Data extract:
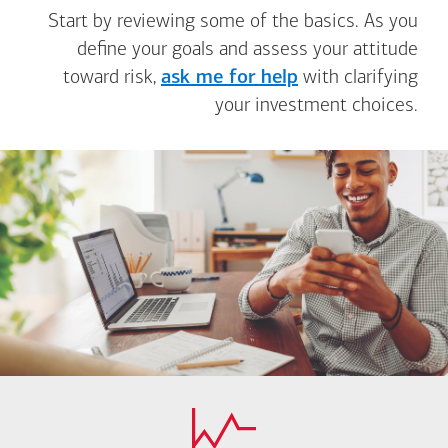
Start by reviewing some of the basics. As you
define your goals and assess your attitude
toward risk,
ask me for help
with clarifying
your investment choices.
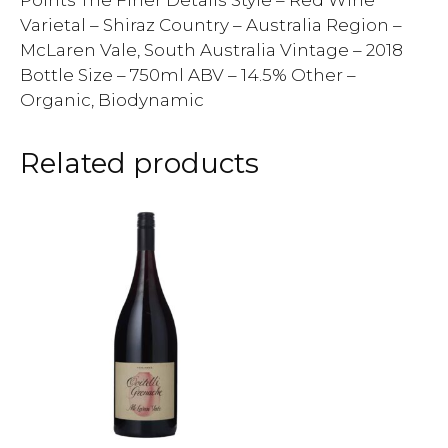
Points The Finer Details Style – Red Wine
Varietal – Shiraz Country – Australia Region –
McLaren Vale, South Australia Vintage – 2018
Bottle Size – 750ml ABV – 14.5% Other –
Organic, Biodynamic
Related products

What to work on: Would you reproduce the listing above in full and exactly, without its pictures?

Exercise output:
Start by reviewing some of the basics. As you
define your goals and assess your attitude
toward risk,
ask me for help
with clarifying
your investment choices.
Points The Finer Details Style – Red Wine
Varietal – Shiraz Country – Australia Region –
McLaren Vale, South Australia Vintage – 2018
Bottle Size – 750ml ABV – 14.5% Other –
Organic, Biodynamic
Related products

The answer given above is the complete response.